### What is needed
Pictures appear among the records below and must be omitted. Repeat exactly the lines from the line with "ontwikkelen als online" to the line with "ンシューズ 登山靴 ゴアテ", both included.

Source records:
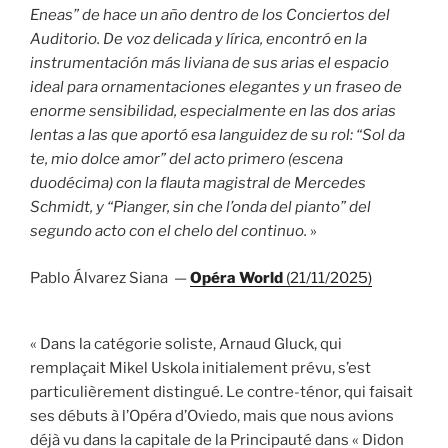
Eneas” de hace un año dentro de los Conciertos del
Auditorio. De voz delicada y lírica, encontró en la
instrumentación más liviana de sus arias el espacio
ideal para ornamentaciones elegantes y un fraseo de
enorme sensibilidad, especialmente en las dos arias
lentas a las que aportó esa languidez de su rol: “Sol da
te, mio dolce amor” del acto primero (escena
duodécima) con la flauta magistral de Mercedes
Schmidt, y “Pianger, sin che l’onda del pianto” del
segundo acto con el chelo del continuo.
»
Pablo Álvarez Siana —
Opéra World
(21/11/2025)
« Dans la catégorie soliste, Arnaud Gluck, qui
remplaçait Mikel Uskola initialement prévu, s’est
particulièrement distingué. Le contre-ténor, qui faisait
ses débuts à l’Opéra d’Oviedo, mais que nous avions
déjà vu dans la capitale de la Principauté dans « Didon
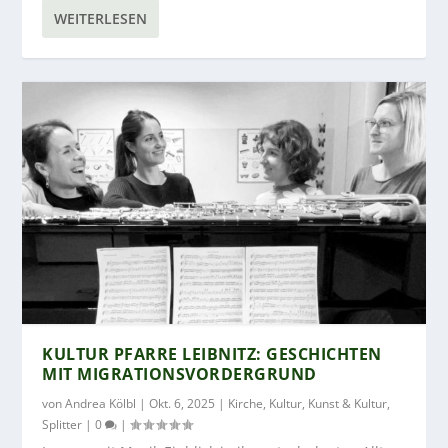
WEITERLESEN
KULTUR PFARRE LEIBNITZ: GESCHICHTEN
MIT MIGRATIONSVORDERGRUND
von
Andrea Kölbl
|
Okt. 6, 2025
|
Kirche
,
Kultur
,
Kunst & Kultur
,
Splitter
|
0
|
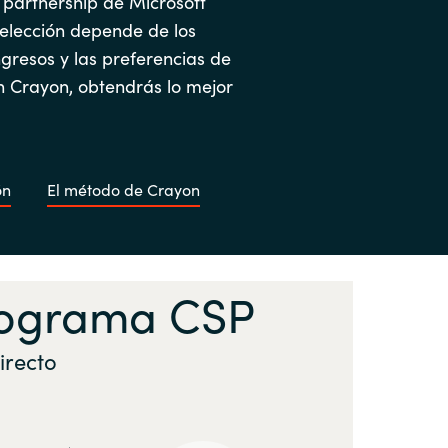
 partnership de Microsoft
 elección depende de los
ngresos y las preferencias de
on Crayon, obtendrás lo mejor
ón
El método de Crayon
programa CSP
irecto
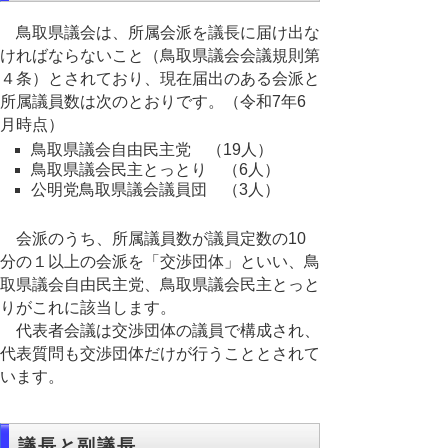
鳥取県議会は、所属会派を議長に届け出な
ければならないこと（鳥取県議会会議規則第
４条）とされており、現在届出のある会派と
所属議員数は次のとおりです。（令和7年6
月時点）
鳥取県議会自由民主党 （19人）
鳥取県議会民主とっとり （6人）
公明党鳥取県議会議員団 （3人）
会派のうち、所属議員数が議員定数の10
分の１以上の会派を「交渉団体」といい、鳥
取県議会自由民主党、鳥取県議会民主とっと
りがこれに該当します。
代表者会議は交渉団体の議員で構成され、
代表質問も交渉団体だけが行うこととされて
います。
議長と副議長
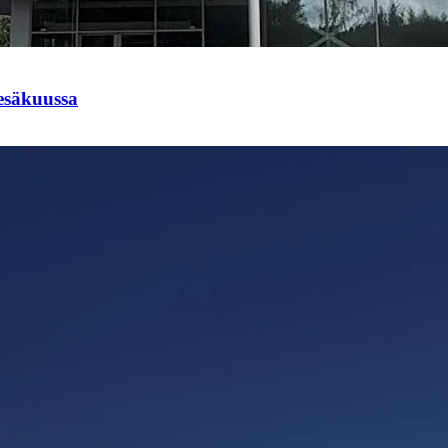
esäkuussa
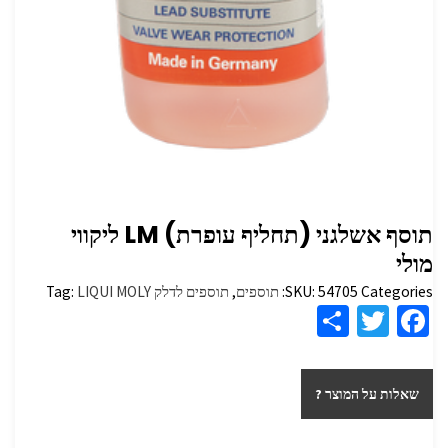
תוסף אשלגני (תחליף עופרת) LM ליקווי
מולי
Categories:
54705
SKU:
תוספים
,
תוספים לדלק
LIQUI MOLY
Tag:
S
T
Fa
h
wi
ce
ar
tt
b
שאלות על המוצר ?
e
er
o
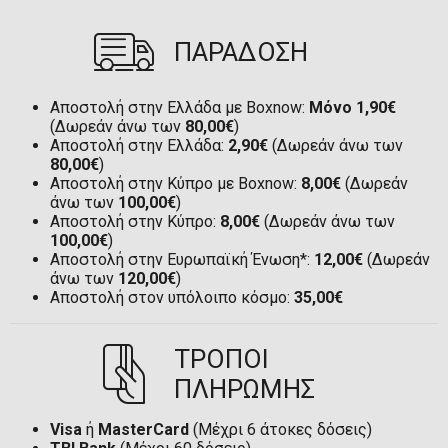
ΠΑΡΑΔΟΣΗ
Αποστολή στην Ελλάδα με Boxnow:
Μόνο 1,90€
(Δωρεάν άνω των
80,00€
)
Αποστολή στην Ελλάδα:
2,90€
(Δωρεάν άνω των
80,00€
)
Αποστολή στην Κύπρο με Boxnow:
8,00€
(Δωρεάν
άνω των
100,00€
)
Αποστολή στην Κύπρο:
8,00€
(Δωρεάν άνω των
100,00€
)
Αποστολή στην Ευρωπαϊκή Ένωση*:
12,00€
(Δωρεάν
άνω των
120,00€
)
Αποστολή στον υπόλοιπο κόσμο:
35,00€
ΤΡΟΠΟΙ
ΠΛΗΡΩΜΗΣ
Visa
ή
MasterCard
(Μέχρι 6 άτοκες δόσεις)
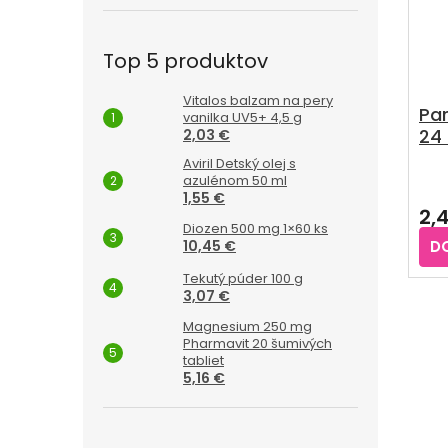
Top 5 produktov
Vitalos balzam na pery
Pa
vanilka UV5+ 4,5 g
24 
2,03 €
Aviril Detský olej s
Pri
azulénom 50 ml
1,55 €
hod
2,
pro
Diozen 500 mg 1×60 ks
je
10,45 €
D
4,8
z
Tekutý púder 100 g
5
3,07 €
hvie
Magnesium 250 mg
Pharmavit 20 šumivých
tabliet
5,16 €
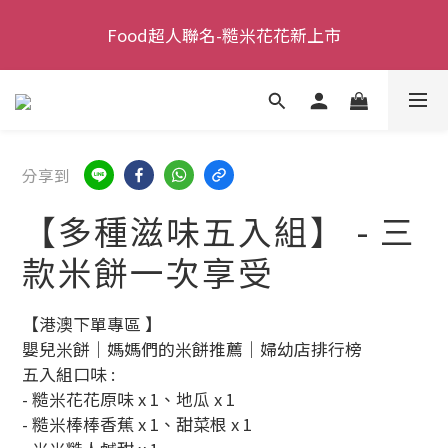
新會員活動 | 達購物門檻即享【免運 + 現折 $ 100 + 送
Food超人聯名-糙米花花新上市
一包糙米花花 or 棒棒，口味隨機】
新會員活動 | 達購物門檻即享【免運 + 現折 $ 100 + 送
一包糙米花花 or 棒棒，口味隨機】
分享到
【多種滋味五入組】 - 三
款米餅一次享受
【港澳下單專區 】
嬰兒米餅｜媽媽們的米餅推薦｜婦幼店排行榜
五入組口味 : 
- 糙米花花原味 x 1、地瓜 x 1
- 糙米棒棒香蕉 x 1、甜菜根 x 1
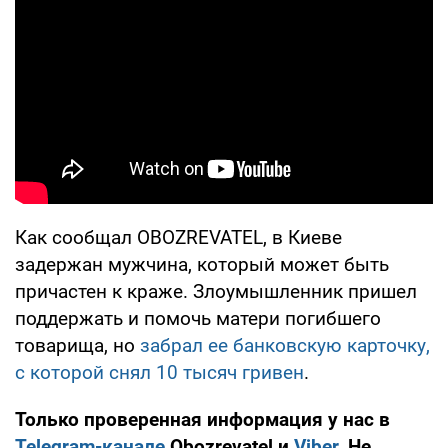
Как сообщал OBOZREVATEL, в Киеве
задержан мужчина, который может быть
причастен к краже. Злоумышленник пришел
поддержать и помочь матери погибшего
товарища, но
забрал ее банковскую карточку,
с которой снял 10 тысяч гривен
.
Только проверенная информация у нас в
Telegram-канале
Obozrevatel и
Viber
. Не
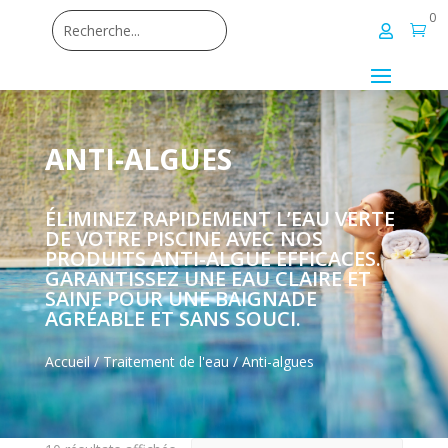
0


ANTI-ALGUES
ÉLIMINEZ RAPIDEMENT L’EAU VERTE
DE VOTRE PISCINE AVEC NOS
PRODUITS ANTI-ALGUE EFFICACES.
GARANTISSEZ UNE EAU CLAIRE ET
SAINE POUR UNE BAIGNADE
AGRÉABLE ET SANS SOUCI.
Accueil
/
Traitement de l'eau
/ Anti-algues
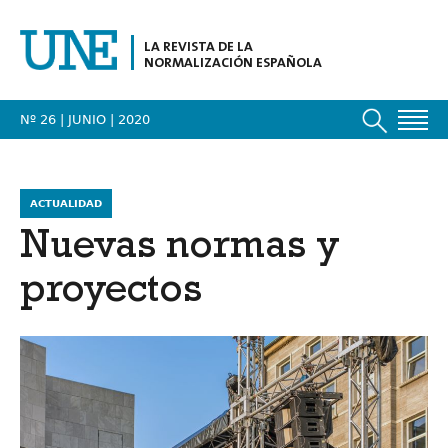
LA REVISTA DE LA
NORMALIZACIÓN ESPAÑOLA
Nº 26 | JUNIO
| 2020
ACTUALIDAD
Nuevas normas y
proyectos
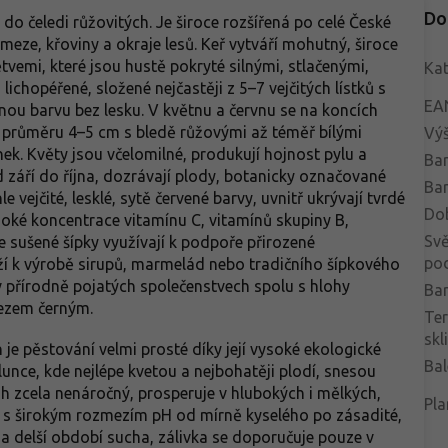
Do
do čeledi růžovitých. Je široce rozšířená po celé České
meze, křoviny a okraje lesů. Keř vytváří mohutný, široce
tvemi, které jsou hustě pokryté silnými, stlačenými,
Kat
lichopéřené, složené nejčastěji z 5–7 vejčitých lístků s
EA
enou barvu bez lesku. V květnu a červnu se na koncích
o průměru 4–5 cm s bledě růžovými až téměř bílými
Vý
nek. Květy jsou včelomilné, produkují hojnost pylu a
Bar
 září do října, dozrávají plody, botanicky označované
Bar
e vejčité, lesklé, sytě červené barvy, uvnitř ukrývají tvrdé
Do
ysoké koncentrace vitamínu C, vitamínů skupiny B,
Svě
se sušené šípky využívají k podpoře přirozené
po
ží k výrobě sirupů, marmelád nebo tradičního šípkového
v přírodně pojatých společenstvech spolu s hlohy
Bar
bezem černým.
Te
skl
e pěstování velmi prosté díky její vysoké ekologické
Bal
slunce, kde nejlépe kvetou a nejbohatěji plodí, snesou
ruh zcela nenáročný, prosperuje v hlubokých i mělkých,
Pla
ch s širokým rozmezím pH od mírně kyselého po zásadité,
l a delší období sucha, zálivka se doporučuje pouze v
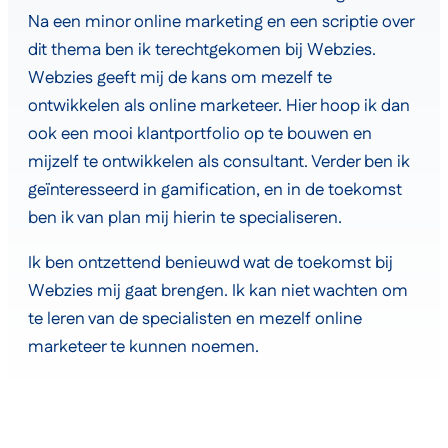
Na een minor online marketing en een scriptie over
dit thema ben ik terechtgekomen bij Webzies.
Webzies geeft mij de kans om mezelf te
ontwikkelen als online marketeer. Hier hoop ik dan
ook een mooi klantportfolio op te bouwen en
mijzelf te ontwikkelen als consultant. Verder ben ik
geïnteresseerd in gamification, en in de toekomst
ben ik van plan mij hierin te specialiseren.
Ik ben ontzettend benieuwd wat de toekomst bij
Webzies mij gaat brengen. Ik kan niet wachten om
te leren van de specialisten en mezelf online
marketeer te kunnen noemen.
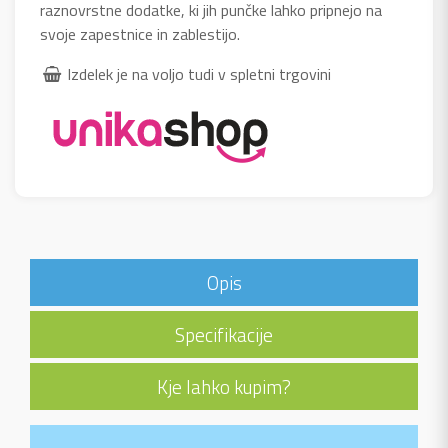
raznovrstne dodatke, ki jih punčke lahko pripnejo na
svoje zapestnice in zablestijo.
Izdelek je na voljo tudi v spletni trgovini
Opis
Specifikacije
Kje lahko kupim?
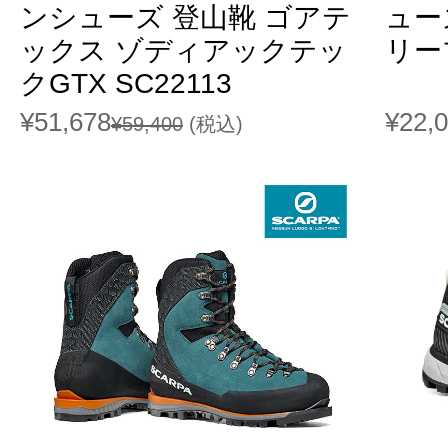
ンシューズ 登山靴 ゴアテ
ュー
ックス ゾディアックテッ
リーブ
クGTX SC22113
¥51,678
¥22,
¥59,400
(税込)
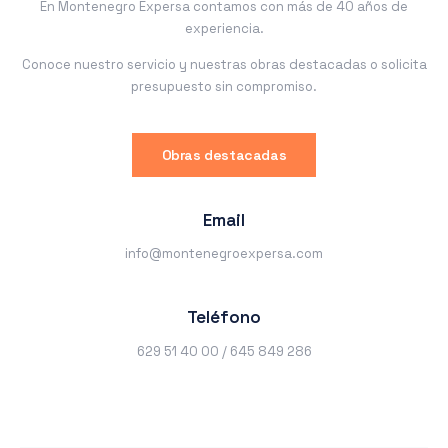
En Montenegro Expersa contamos con más de 40 años de
experiencia.
Conoce nuestro servicio y nuestras obras destacadas o solicita
presupuesto sin compromiso.
Obras destacadas
Email
info@montenegroexpersa.com
Teléfono
629 51 40 00 / 645 849 286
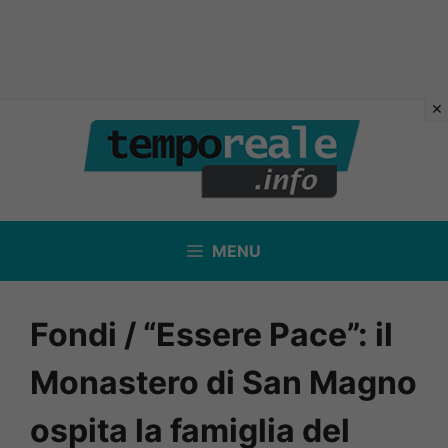
Vai
al
contenuto
MENU
Fondi / “Essere Pace”: il
Monastero di San Magno
ospita la famiglia del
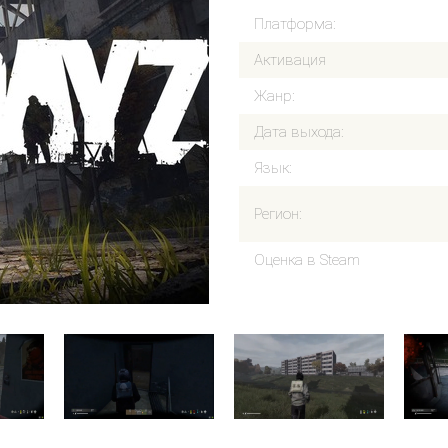
Платформа:
Активация
Жанр:
Дата выхода:
Язык:
Регион:
Оценка в Steam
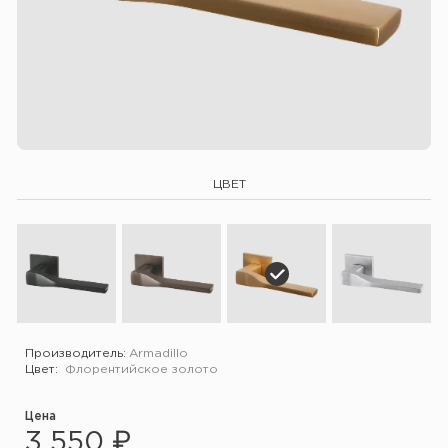
ЦВЕТ
Производитель:
Armadillo
Цвет:
Флорентийское золото
Цена
3 550 ₽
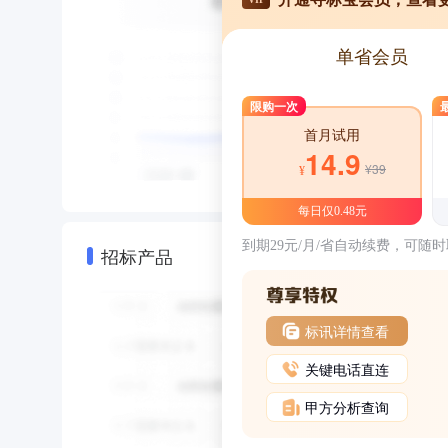
单省会员
限购一次
首月试用
14.9
¥39
¥
每日仅0.48元
到期29元/月/省自动续费，可随
招标产品
标讯详情查看
关键电话直连
甲方分析查询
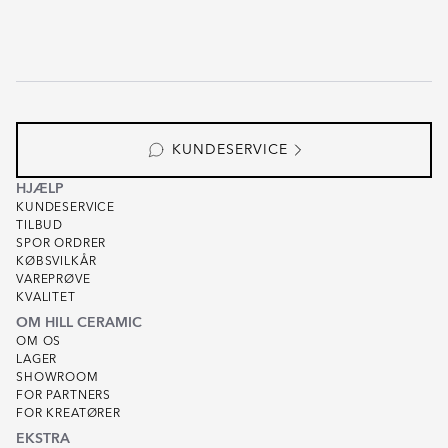
KUNDESERVICE
HJÆLP
KUNDESERVICE
TILBUD
SPOR ORDRER
KØBSVILKÅR
VAREPRØVE
KVALITET
OM HILL CERAMIC
OM OS
LAGER
SHOWROOM
FOR PARTNERS
FOR KREATØRER
EKSTRA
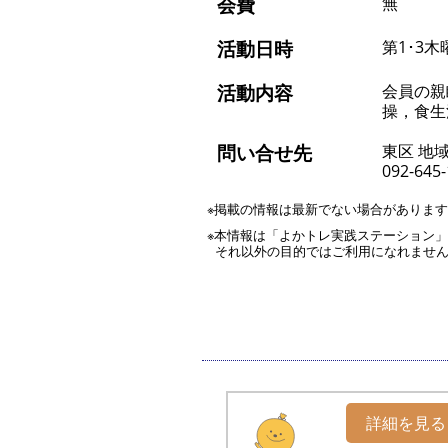
会費
無
活動日時
第1･3木
活動内容
会員の親
操，食生
問い合せ先
東区 地
092-645
※掲載の情報は最新でない場合がありま
※本情報は「よかトレ実践ステーション
それ以外の目的ではご利用になれませ
詳細を見る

### Written response
ontwikkelen als online marketeer. Hier hoop ik dan
ook een mooi klantportfolio op te bouwen en
mijzelf te ontwikkelen als consultant. Verder ben ik
geïnteresseerd in gamification, en in de toekomst
ben ik van plan mij hierin te specialiseren.
Ik ben ontzettend benieuwd wat de toekomst bij
Webzies mij gaat brengen. Ik kan niet wachten om
te leren van de specialisten en mezelf online
marketeer te kunnen noemen.
raznovrstne dodatke, ki jih punčke lahko pripnejo na
svoje zapestnice in zablestijo.
Izdelek je na voljo tudi v spletni trgovini
Opis
Specifikacije
Kje lahko kupim?
ンシューズ 登山靴 ゴアテ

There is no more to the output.